Prosus’ share price increased 3.32 percent just after midday on Friday to R1129.41 on the JSE, while the share price increased 2.76percent to 71.59 (R1 142.59) in Amsterdam, indicating the transaction was favourably received by investors. The share closed the day at R1126.23.

Naspers-owned Prosus plans to combine PaySense with its existing consumer-lending operation LazyPay, which is a subsidiary of Prosus’ online services provider in India PayU, a statement said on Friday. A further $200m would be invested in the combined entity over two years.

“While in India the share of adults with a bank account has more than doubled since 2011 to above 80 percent, access to credit remains limited for those without the credit histories traditional lenders rely on to make lending decisions. The combination of LazyPay and PaySense, both pioneers in using alternative data to make lending decisions, will create a new digital lending leader that can help more of the new-to-credit Indian population,” Prosus’ directors said.

BCG research showed India’s digital lending market may represent a $1trillion opportunity over five years.

Naspers has favoured India as a high-growth market for internet businesses and has picked up food delivery and travel booking sites alongside financial-technology providers, through more than $5billion of investments over the past five years.

Some $65m of the $200m would be invested immediately in the merged firm, with the balance to be invested over 24 months.

PayU, a leading online payments service provider in India, also operates in 17 other high-growth markets across the world. It entered the credit space in India with the creation of LazyPay in 2017.

LazyPay helped more than 1.2million borrowers and facilitated more than 42 million credit transactions last year. More than 250 merchants in India offer LazyPay at their checkouts.

LazyPay uses technology to offer credit at the point of purchase, which may not otherwise be available to customers.

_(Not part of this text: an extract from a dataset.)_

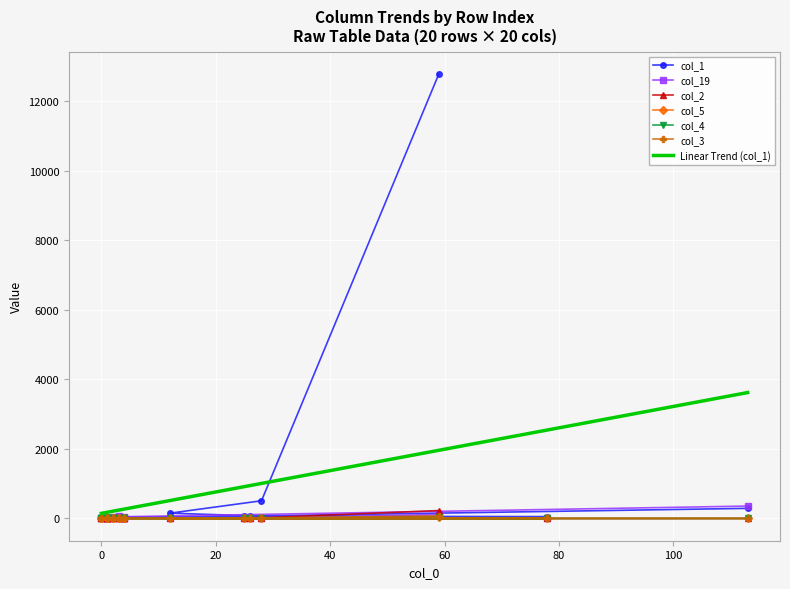

How many categories are shown in the chart?

20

PaySense offers personal loans in 43 cities in India and has issued more than 120000 loans to more than 75000 unique borrowers, using alternative data to underwrite credit.

PayU is an existing shareholder in PaySense after participating in PaySense’s Series A and B funding rounds. PaySense chief executive Prashant Ranganathan becomes chief executive of the combined business, PayU Credit. PaySense’s management team will join the PayU Credit team.

The merger was aimed at accelerating PayU’s vision of creating an Indian fin-tech ecosystem that can serve more of the new-to-credit Indian population.

The unified platform would enable third parties such as banks, non-banking financial companies and alternate lenders to co-lend and grow assets, while also enabling borrowers to seamlessly access credit at the point of need.

PayU chief executive Laurent Le Moal said: “This merger will accelerate PayU’s vision of a flourishing alternative credit ecosystem in India This is our biggest opportunity yet to truly democratise credit in India.”